| How to complete this task |
Arrange the records, from the start up to and including the line with "ただくことによりしっかり５分間という短い時間でし", as a Markdown table with the columns No. and Line. Give each line's row number and its text, and leave out blank lines.

[Record extracts Boundary: Start]

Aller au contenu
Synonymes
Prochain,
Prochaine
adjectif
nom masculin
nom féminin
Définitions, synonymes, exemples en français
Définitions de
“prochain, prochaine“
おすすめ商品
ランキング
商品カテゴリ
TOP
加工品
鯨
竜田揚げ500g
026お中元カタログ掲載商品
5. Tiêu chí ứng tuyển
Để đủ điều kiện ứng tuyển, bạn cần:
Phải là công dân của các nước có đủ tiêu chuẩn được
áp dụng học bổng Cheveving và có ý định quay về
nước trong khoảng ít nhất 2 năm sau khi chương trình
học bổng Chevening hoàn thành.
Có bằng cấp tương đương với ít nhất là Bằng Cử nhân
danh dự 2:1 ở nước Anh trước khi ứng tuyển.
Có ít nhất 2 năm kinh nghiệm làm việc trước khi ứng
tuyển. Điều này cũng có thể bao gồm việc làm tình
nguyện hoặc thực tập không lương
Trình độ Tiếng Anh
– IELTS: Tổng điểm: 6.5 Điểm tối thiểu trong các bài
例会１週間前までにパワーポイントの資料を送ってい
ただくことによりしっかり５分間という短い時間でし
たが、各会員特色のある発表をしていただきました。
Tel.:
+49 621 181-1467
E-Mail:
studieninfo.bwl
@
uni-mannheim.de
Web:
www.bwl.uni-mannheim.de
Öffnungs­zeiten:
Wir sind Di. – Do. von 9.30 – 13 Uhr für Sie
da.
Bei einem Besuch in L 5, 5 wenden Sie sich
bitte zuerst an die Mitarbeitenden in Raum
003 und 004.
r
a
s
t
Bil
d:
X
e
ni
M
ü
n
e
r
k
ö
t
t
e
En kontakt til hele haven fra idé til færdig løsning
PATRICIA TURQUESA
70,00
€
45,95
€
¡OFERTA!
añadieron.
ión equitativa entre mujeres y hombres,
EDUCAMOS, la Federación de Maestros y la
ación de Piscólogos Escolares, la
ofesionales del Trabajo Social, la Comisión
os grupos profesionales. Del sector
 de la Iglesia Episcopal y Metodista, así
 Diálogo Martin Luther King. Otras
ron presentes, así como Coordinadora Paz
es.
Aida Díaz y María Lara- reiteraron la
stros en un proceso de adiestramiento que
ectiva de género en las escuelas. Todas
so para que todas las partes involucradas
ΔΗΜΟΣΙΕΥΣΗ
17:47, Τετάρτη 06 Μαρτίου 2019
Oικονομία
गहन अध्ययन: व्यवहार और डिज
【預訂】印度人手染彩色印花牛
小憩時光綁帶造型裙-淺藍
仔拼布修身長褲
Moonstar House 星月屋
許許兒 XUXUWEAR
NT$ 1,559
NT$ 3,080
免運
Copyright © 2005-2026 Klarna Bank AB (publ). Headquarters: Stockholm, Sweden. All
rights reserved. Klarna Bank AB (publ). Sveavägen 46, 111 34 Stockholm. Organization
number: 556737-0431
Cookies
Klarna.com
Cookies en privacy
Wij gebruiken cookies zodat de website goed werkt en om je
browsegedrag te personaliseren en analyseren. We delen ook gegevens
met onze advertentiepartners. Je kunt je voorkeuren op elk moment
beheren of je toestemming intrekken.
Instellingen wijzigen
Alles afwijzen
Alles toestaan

[Record extracts Boundary: End]

| Solution for this problem |
| No. | Line |
|---|---|
| 1 | Aller au contenu |
| 2 | Synonymes |
| 3 | Prochain, |
| 4 | Prochaine |
| 5 | adjectif |
| 6 | nom masculin |
| 7 | nom féminin |
| 8 | Définitions, synonymes, exemples en français |
| 9 | Définitions de |
| 10 | “prochain, prochaine“ |
| 11 | おすすめ商品 |
| 12 | ランキング |
| 13 | 商品カテゴリ |
| 14 | TOP |
| 15 | 加工品 |
| 16 | 鯨 |
| 17 | 竜田揚げ500g |
| 18 | 026お中元カタログ掲載商品 |
| 19 | 5. Tiêu chí ứng tuyển |
| 20 | Để đủ điều kiện ứng tuyển, bạn cần: |
| 21 | Phải là công dân của các nước có đủ tiêu chuẩn được |
| 22 | áp dụng học bổng Cheveving và có ý định quay về |
| 23 | nước trong khoảng ít nhất 2 năm sau khi chương trình |
| 24 | học bổng Chevening hoàn thành. |
| 25 | Có bằng cấp tương đương với ít nhất là Bằng Cử nhân |
| 26 | danh dự 2:1 ở nước Anh trước khi ứng tuyển. |
| 27 | Có ít nhất 2 năm kinh nghiệm làm việc trước khi ứng |
| 28 | tuyển. Điều này cũng có thể bao gồm việc làm tình |
| 29 | nguyện hoặc thực tập không lương |
| 30 | Trình độ Tiếng Anh |
| 31 | – IELTS: Tổng điểm: 6.5 Điểm tối thiểu trong các bài |
| 32 | 例会１週間前までにパワーポイントの資料を送ってい |
| 33 | ただくことによりしっかり５分間という短い時間でし |